■ Data in this exercise:
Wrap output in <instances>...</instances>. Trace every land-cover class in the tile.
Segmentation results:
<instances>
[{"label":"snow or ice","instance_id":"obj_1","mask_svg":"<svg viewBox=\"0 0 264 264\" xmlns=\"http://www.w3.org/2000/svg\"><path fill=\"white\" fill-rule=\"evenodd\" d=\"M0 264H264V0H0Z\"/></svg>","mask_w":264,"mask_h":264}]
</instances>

■ Exercise: Rewrite the entries, swapping "tile" for "scene" and leaving everything else the same.

■ Exercise result:
Wrap output in <instances>...</instances>. Trace every land-cover class in the scene.
Segmentation results:
<instances>
[{"label":"snow or ice","instance_id":"obj_1","mask_svg":"<svg viewBox=\"0 0 264 264\" xmlns=\"http://www.w3.org/2000/svg\"><path fill=\"white\" fill-rule=\"evenodd\" d=\"M0 264H264V0H0Z\"/></svg>","mask_w":264,"mask_h":264}]
</instances>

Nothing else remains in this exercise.